Karpelès later discovered that he had misplaced some 200,000 bitcoins that hadn’t been stolen—money that has been frozen by bankruptcy estate. The rest of the bitcoins were likely converted into fiat money and probably lost for good; the US Justice Department said in July (pdf) that Alexander Vinnik had been arrested for money laundering and linked him to the hack that felled Mt. Gox.

Last week, Tokyo District Court halted Mt. Gox’s bankruptcy and started a civil-rehabilitation process, which means creditors, as they had been hoping, can be repaid in Mt. Gox’s actual assets (such as bitcoin) rather than the fiat cash they were owed in 2014.

Bitcoin’s stunning rally from about $485 at the time of the bankruptcy to $6,150 these days has made a big difference. Bankruptcy creditors were owed about 45 billion yen ($414 million) when the exchange imploded, but the value of the 166,344 bitcoins and 168,177 bitcoin cash, an offshoot, held by Mt. Gox’s trustee as of March (pdf) is now worth more like $1.2 billion.

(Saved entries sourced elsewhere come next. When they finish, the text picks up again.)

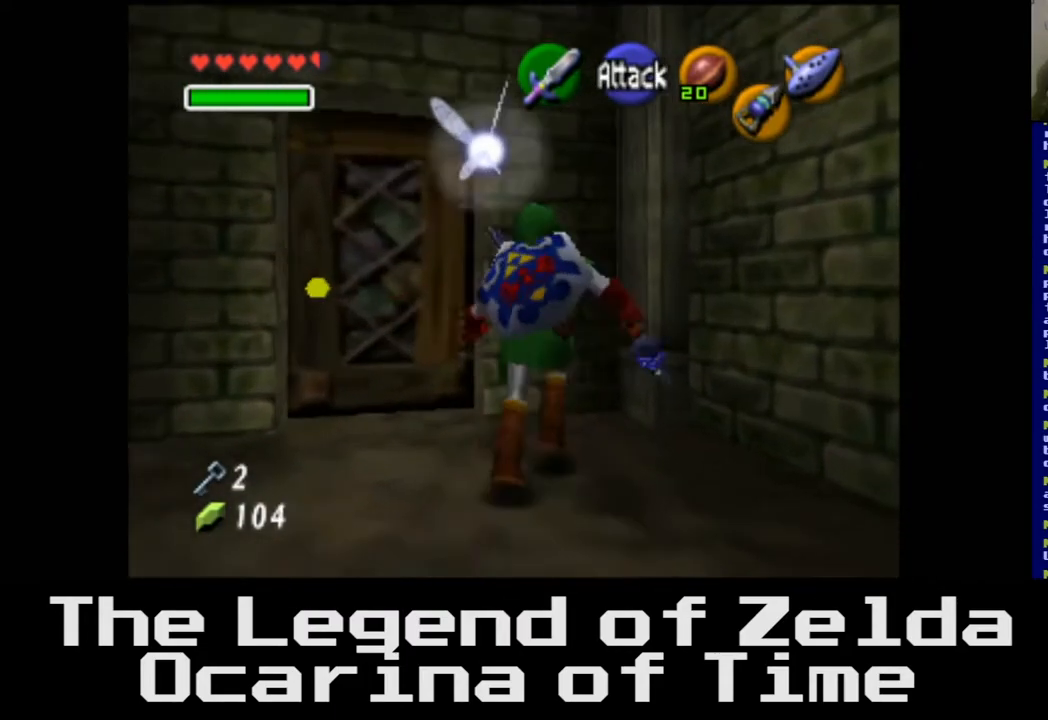
{"buttons": ["A"], "left_stick": "up", "right_stick": "center", "events": [[367, "left_stick", "up"], [400, "A", "down"]]}
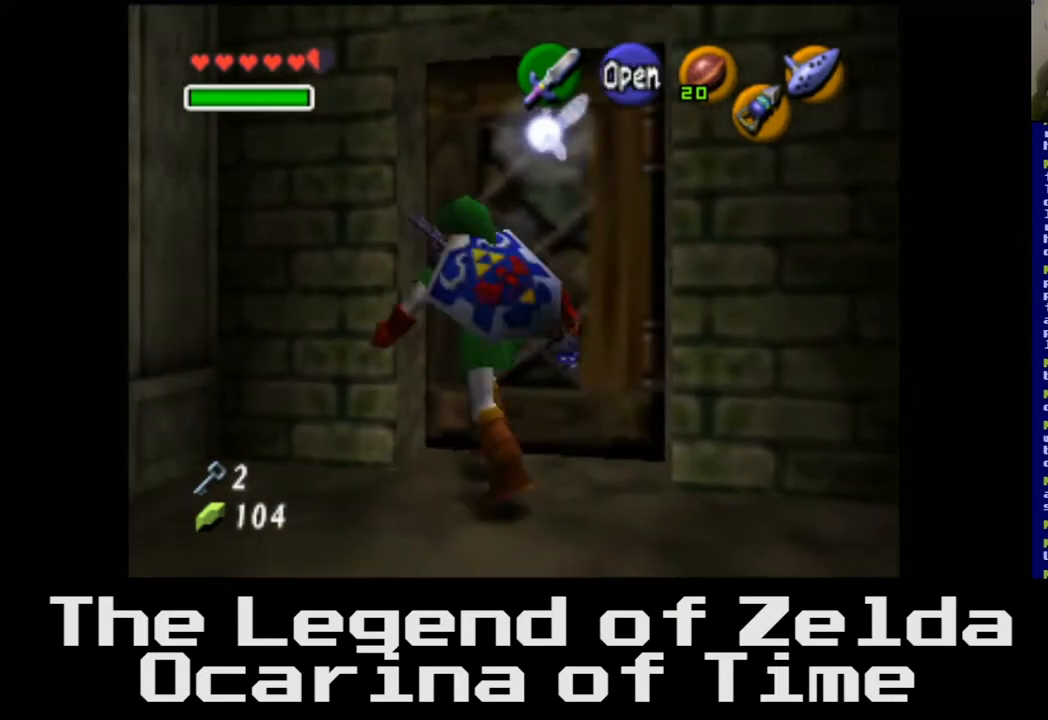
{"buttons": [], "left_stick": "center", "right_stick": "center", "events": [[33, "A", "up"], [100, "left_stick", "up-right"], [333, "left_stick", "center"]]}
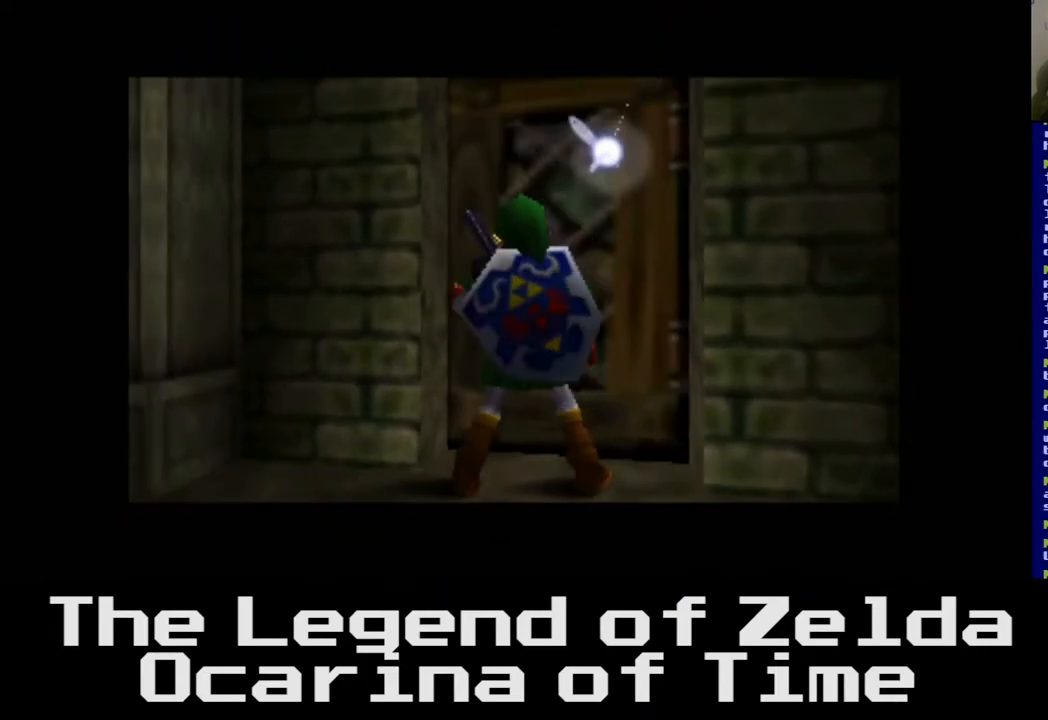
{"buttons": [], "left_stick": "center", "right_stick": "center", "events": []}
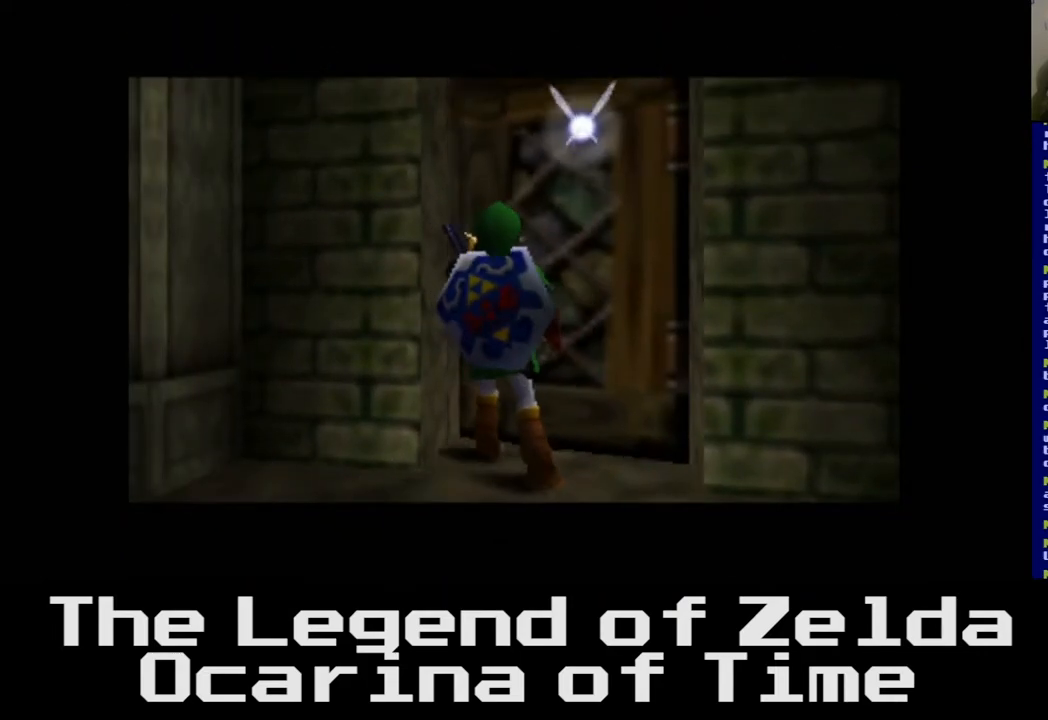
{"buttons": [], "left_stick": "center", "right_stick": "center", "events": []}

Mind you, that’s down from nearly $4 billion in December as this year’s bear market grinds bitcoin steadily lower. As of March, the trustee also had 44 billion yen ($401 million) in fiat money after selling some bitcoin and bitcoin cash. In a sign of remarkably savvy market timing, the trustee sold bitcoin (pdf) between December and February when bitcoin’s rally crested at about $19,000.

As for Karpelès, he was arrested in 2015 and held in jail for almost a year on charges of embezzlement, manipulation of electronic data, and breach of trust. He’s still on trial in Tokyo, according to Fortune, but told the publication he’s glad the digital assets will go to Mt. Gox creditors via civil rehabilitation. Had a bankruptcy bonanza gone to Karpelès, it may have invited a wave of lawsuits.

A few things still have to go right for former customers to get their Mt. Gox jackpot. The size of the unexpected gain will depend on the duration of bitcoin’s latest bear market. Creditors have until October to file their proof of rehabilitation claims and a proposal plan is due by Feb. 14, 2019. Some have sold their claims to third-parties who speculated on the outcome, and so will no longer be entitled to the windfall.

Forgotten passwords could also be an obstacle: Some creditors have forgotten or deleted the credentials needed to make a claim, if chatter on the sub-Reddit for Mt. Gox creditors is anything to go by.